Menjaga image itu penting, meski tak senang, aku tersenyum pada mereka.

Beruntung ada yang peka, Fujia datang bak pahlawan, dia melerai para gadis dan membawaku keluar dari kerumunan.

Begitu aku duduk, gadis-gadis itu kembali mengelilingiku dan Fujia tersingkir dalam sekejap.

"Masio, bagaimana keadaanmu?" tanya beberapa gadis yang duduk di bagian depan, dekat Erika yang saat ini menoleh padaku.

"Pagi tadi kami terkejut sekali karena anak-anak kelas lain ramai menyambutmu di depan gerbang. Kami yang berada di lantai dua jadi berlari untuk mencari informasi tentang kondisimu," papar gadis berparas cantik, giginya berbehel.

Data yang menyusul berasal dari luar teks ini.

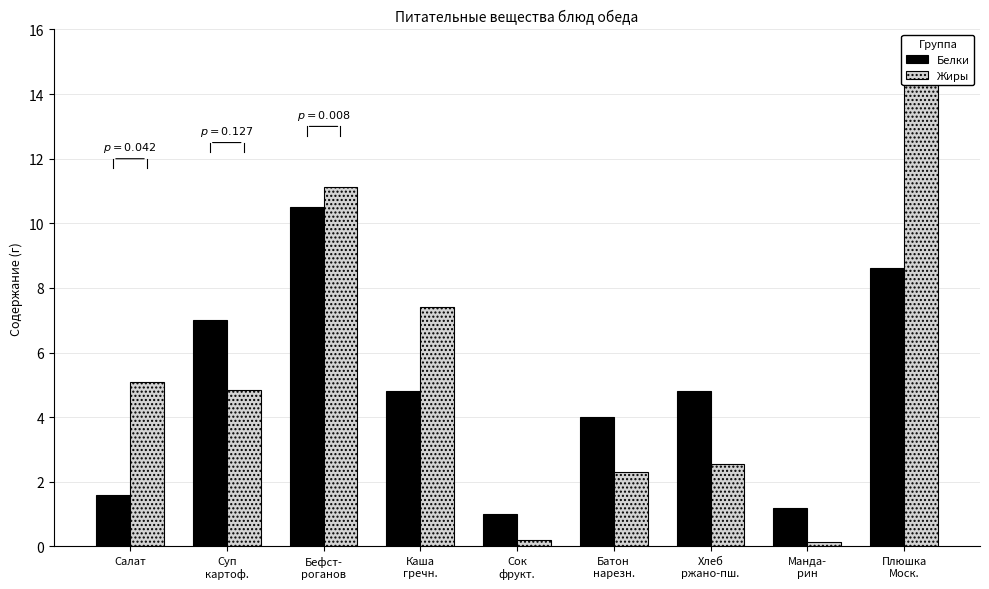

True or false: Белки has a value of 0.4 at Салат.

False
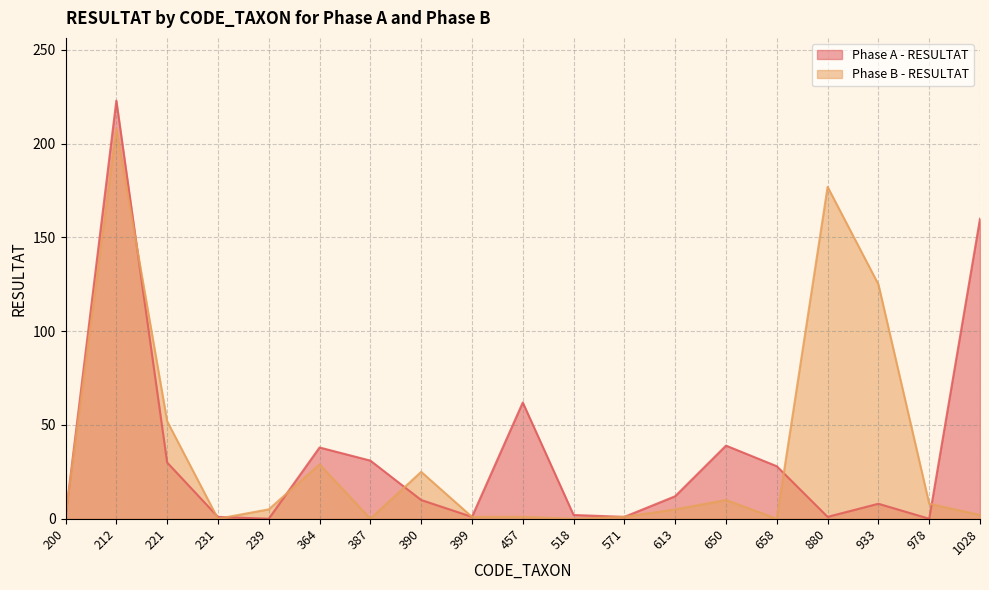

Does the chart display data point markers on the line(s)?

No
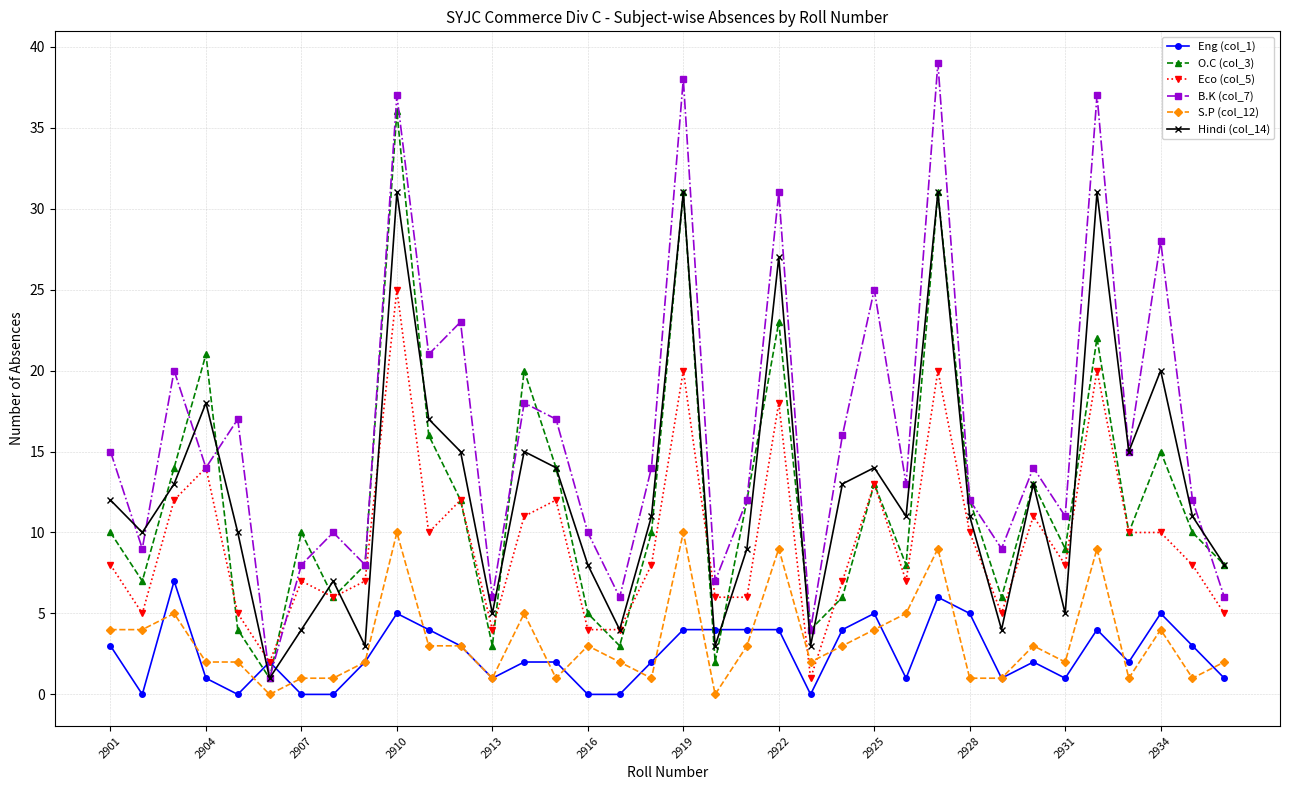

Which series has the widest spread of values?

B.K (col_7)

Aku mendongak, menatap mereka seraya mempertahankan senyum tipis.

"Permisi, hai! Biarkan aku lewat!" suara Fujia tenggelam dalam barisan.

Ia yang berada di belakang, sedang berusaha menerobos barisan gadis-gadis.

Tangan kecil Yunna, ah maksudku, Kenta sedang menjunjung tinggi smartphone, seperti sedang mengambil gambar.

Aku mengabaikan pertanyaan mereka dan memilih mencuri kesempatan melihat Yunna.

[ Ayah pasti memintanya melakukan itu. Memantau kondisiku untuk mengetahui seefektif apa temuannya kali ini. ]

"Benar kau tidak apa-apa?" Aku terkesiap lalu menoleh pada Erika yang bertanya.

"Kalian ini berlebihan sekali," ucapku, melerai pertanyaan semua orang. "Aku hanya kelelahan saja, semua orang bisa duduk sekarang."

"Permisi, oi sahabat sejatinya mau lewat! Biarkan aku lewat!" Fujia masih berusaha menerobos. Tangannya sesekali melambai-lambai, minta perhatian orang-orang.

"Kau harus jaga kesehatan mulai sekarang, Masio. Tidak ada kamu rasanya kelas ini kehilangan warnanya," kata seorang gadis berambut keriting. Ia meletakkan beberapa bungkus vitamin yang diikuti oleh beberapa gadis lainnya. Kemudian kembali ke tempat duduk masing-masing.

Saat itu datang Fujia yang kebingungan melihat semua orang membubarkan diri.

"Sudah selesai? Apa tadi yang kalian bicarakan?" Fujia bertanya seraya melirik satu per satu gadis-gadis yang kembali ke tempat duduk.

"Setelah aku datang, mereka menghilang. Dasar gadis-gadis ini!" Fujia berucap jutek, ia mengambil kursi dan duduk di sebelahku.

Sesuatu terjatuh dari laci meja dan mengenai sepatuku. Senyumku tak bisa ditahan begitu menemukan surat dengan peta merah, milik si pengagum rahasia.

"Aku langsung berdiri melihat beberapa siswa berlari menuju gerbang depan. Saat itu dramatis sekali, kata orang-orang kau jatuh di punggung Tuan Shiho ...,"

Lekas kumasukkan surat peta merah itu ke laci meja lalu menyimak perkataan Erika.

"Dia yang mengantarmu ke UKS. Kebetulan sekali, ternyata Tuan Shiho adalah wali kelas sementara di kelas kita," lanjut Erika.

SLAP!

Mataku berkedip-kedip seraya melirik pada Fujia yang menempatkan telapak tangan di dahiku. "Aku hanya memastikan kau baik-baik saja," kata Fujia.